#### WHAT YOU HAVE TO DO
Reproduce the rows below word for word, from the start of the rows up to and including the line with "genus: Buteo".

>>>

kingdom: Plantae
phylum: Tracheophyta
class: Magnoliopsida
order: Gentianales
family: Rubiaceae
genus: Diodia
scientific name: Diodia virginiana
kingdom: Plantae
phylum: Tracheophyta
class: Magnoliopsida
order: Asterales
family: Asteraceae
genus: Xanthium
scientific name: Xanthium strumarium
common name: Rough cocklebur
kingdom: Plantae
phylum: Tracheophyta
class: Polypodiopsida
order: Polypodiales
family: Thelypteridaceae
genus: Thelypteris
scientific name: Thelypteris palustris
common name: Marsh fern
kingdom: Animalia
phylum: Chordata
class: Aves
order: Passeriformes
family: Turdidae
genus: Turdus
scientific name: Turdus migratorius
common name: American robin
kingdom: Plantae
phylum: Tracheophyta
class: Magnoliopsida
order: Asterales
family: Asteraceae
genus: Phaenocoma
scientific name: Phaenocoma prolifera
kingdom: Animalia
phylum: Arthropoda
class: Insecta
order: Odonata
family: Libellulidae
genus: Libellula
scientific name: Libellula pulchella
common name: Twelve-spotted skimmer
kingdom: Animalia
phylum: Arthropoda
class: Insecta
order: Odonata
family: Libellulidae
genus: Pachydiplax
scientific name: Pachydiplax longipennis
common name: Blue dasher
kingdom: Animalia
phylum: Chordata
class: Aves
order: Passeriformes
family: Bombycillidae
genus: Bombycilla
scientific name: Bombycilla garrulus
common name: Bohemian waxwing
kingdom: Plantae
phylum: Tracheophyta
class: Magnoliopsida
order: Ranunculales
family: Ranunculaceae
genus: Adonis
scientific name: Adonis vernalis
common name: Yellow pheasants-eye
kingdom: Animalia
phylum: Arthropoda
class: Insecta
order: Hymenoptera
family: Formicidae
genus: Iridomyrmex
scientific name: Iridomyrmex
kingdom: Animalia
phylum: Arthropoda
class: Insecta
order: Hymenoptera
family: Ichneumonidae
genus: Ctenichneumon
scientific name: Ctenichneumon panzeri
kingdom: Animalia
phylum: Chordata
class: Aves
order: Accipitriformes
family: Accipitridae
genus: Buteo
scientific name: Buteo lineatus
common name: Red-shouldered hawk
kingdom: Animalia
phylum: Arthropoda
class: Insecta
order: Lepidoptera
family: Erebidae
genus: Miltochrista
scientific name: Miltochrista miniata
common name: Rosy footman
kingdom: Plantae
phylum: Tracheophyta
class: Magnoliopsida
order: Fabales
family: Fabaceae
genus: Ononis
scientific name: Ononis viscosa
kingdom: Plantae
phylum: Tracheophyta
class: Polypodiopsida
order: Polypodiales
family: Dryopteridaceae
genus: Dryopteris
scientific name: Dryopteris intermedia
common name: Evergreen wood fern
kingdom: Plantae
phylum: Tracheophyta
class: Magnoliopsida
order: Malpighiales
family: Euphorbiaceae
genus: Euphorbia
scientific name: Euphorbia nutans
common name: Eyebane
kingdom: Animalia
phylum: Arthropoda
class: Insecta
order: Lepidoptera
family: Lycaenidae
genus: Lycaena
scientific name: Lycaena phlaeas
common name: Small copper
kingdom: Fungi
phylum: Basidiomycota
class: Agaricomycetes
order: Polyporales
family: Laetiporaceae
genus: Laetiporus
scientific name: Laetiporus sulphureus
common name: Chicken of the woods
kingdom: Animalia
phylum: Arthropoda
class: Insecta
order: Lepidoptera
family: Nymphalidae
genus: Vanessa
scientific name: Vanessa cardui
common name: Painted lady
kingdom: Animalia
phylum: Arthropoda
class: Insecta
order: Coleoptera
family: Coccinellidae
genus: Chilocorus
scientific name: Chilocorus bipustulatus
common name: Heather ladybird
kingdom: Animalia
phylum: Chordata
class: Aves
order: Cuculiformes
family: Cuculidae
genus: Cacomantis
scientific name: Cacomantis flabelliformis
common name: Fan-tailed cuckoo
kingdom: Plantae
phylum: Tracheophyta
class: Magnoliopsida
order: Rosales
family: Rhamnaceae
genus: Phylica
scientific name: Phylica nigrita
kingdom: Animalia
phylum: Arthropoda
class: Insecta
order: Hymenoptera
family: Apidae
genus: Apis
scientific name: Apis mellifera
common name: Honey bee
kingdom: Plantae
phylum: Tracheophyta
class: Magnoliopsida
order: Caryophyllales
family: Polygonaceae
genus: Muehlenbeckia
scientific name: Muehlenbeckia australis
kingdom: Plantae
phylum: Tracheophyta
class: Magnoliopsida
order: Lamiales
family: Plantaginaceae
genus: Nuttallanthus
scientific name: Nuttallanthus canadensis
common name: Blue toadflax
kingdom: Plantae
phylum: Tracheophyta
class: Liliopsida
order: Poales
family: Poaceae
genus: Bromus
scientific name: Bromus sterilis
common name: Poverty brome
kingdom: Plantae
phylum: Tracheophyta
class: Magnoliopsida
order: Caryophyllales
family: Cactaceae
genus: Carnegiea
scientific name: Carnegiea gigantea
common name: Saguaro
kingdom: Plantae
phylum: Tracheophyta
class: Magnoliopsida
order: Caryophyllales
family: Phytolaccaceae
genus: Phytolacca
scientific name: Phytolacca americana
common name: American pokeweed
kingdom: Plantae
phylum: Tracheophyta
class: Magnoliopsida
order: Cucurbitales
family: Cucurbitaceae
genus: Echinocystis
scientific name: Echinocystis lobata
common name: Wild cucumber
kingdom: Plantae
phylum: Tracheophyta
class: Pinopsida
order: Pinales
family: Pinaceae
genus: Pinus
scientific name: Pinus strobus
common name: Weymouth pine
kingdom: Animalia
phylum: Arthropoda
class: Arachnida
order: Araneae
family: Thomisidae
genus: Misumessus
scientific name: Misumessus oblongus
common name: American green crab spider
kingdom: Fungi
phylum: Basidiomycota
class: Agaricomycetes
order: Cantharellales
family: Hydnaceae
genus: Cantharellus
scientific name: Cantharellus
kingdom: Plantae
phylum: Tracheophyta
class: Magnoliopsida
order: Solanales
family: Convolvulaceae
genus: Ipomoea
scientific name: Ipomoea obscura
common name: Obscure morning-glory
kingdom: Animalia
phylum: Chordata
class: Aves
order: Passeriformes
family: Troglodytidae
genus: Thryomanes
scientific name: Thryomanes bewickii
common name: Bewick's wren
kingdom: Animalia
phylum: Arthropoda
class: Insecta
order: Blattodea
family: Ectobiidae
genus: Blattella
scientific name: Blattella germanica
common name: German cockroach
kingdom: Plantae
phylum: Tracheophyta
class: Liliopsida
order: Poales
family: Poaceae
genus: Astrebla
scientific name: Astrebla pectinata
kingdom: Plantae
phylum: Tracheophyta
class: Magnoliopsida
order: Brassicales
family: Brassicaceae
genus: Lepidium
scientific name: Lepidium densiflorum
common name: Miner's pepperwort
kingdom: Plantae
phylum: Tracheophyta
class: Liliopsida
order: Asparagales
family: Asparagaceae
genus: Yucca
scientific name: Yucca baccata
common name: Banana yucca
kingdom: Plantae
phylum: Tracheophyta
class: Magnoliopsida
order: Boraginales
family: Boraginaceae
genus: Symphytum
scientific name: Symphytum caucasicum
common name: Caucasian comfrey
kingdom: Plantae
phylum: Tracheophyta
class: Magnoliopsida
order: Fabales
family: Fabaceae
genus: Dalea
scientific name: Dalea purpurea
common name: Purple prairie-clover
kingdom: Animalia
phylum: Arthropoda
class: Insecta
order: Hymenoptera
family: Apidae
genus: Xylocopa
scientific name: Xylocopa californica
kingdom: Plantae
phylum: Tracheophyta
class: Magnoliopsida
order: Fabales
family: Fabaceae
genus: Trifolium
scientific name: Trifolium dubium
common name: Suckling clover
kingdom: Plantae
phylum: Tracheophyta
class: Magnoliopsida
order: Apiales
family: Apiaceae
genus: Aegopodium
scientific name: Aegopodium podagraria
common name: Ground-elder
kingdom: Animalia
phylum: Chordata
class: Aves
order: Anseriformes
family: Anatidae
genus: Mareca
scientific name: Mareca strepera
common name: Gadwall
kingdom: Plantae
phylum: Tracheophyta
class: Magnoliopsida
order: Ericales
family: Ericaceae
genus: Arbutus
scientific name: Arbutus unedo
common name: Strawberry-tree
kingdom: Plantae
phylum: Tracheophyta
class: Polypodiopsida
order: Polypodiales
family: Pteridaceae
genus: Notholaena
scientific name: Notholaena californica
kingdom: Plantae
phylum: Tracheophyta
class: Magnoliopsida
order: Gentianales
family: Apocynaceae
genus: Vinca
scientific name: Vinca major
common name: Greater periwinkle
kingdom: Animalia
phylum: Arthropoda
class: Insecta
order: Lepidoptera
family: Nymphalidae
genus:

<<<

#### ANSWER TO THE PROBLEM
kingdom: Plantae
phylum: Tracheophyta
class: Magnoliopsida
order: Gentianales
family: Rubiaceae
genus: Diodia
scientific name: Diodia virginiana
kingdom: Plantae
phylum: Tracheophyta
class: Magnoliopsida
order: Asterales
family: Asteraceae
genus: Xanthium
scientific name: Xanthium strumarium
common name: Rough cocklebur
kingdom: Plantae
phylum: Tracheophyta
class: Polypodiopsida
order: Polypodiales
family: Thelypteridaceae
genus: Thelypteris
scientific name: Thelypteris palustris
common name: Marsh fern
kingdom: Animalia
phylum: Chordata
class: Aves
order: Passeriformes
family: Turdidae
genus: Turdus
scientific name: Turdus migratorius
common name: American robin
kingdom: Plantae
phylum: Tracheophyta
class: Magnoliopsida
order: Asterales
family: Asteraceae
genus: Phaenocoma
scientific name: Phaenocoma prolifera
kingdom: Animalia
phylum: Arthropoda
class: Insecta
order: Odonata
family: Libellulidae
genus: Libellula
scientific name: Libellula pulchella
common name: Twelve-spotted skimmer
kingdom: Animalia
phylum: Arthropoda
class: Insecta
order: Odonata
family: Libellulidae
genus: Pachydiplax
scientific name: Pachydiplax longipennis
common name: Blue dasher
kingdom: Animalia
phylum: Chordata
class: Aves
order: Passeriformes
family: Bombycillidae
genus: Bombycilla
scientific name: Bombycilla garrulus
common name: Bohemian waxwing
kingdom: Plantae
phylum: Tracheophyta
class: Magnoliopsida
order: Ranunculales
family: Ranunculaceae
genus: Adonis
scientific name: Adonis vernalis
common name: Yellow pheasants-eye
kingdom: Animalia
phylum: Arthropoda
class: Insecta
order: Hymenoptera
family: Formicidae
genus: Iridomyrmex
scientific name: Iridomyrmex
kingdom: Animalia
phylum: Arthropoda
class: Insecta
order: Hymenoptera
family: Ichneumonidae
genus: Ctenichneumon
scientific name: Ctenichneumon panzeri
kingdom: Animalia
phylum: Chordata
class: Aves
order: Accipitriformes
family: Accipitridae
genus: Buteo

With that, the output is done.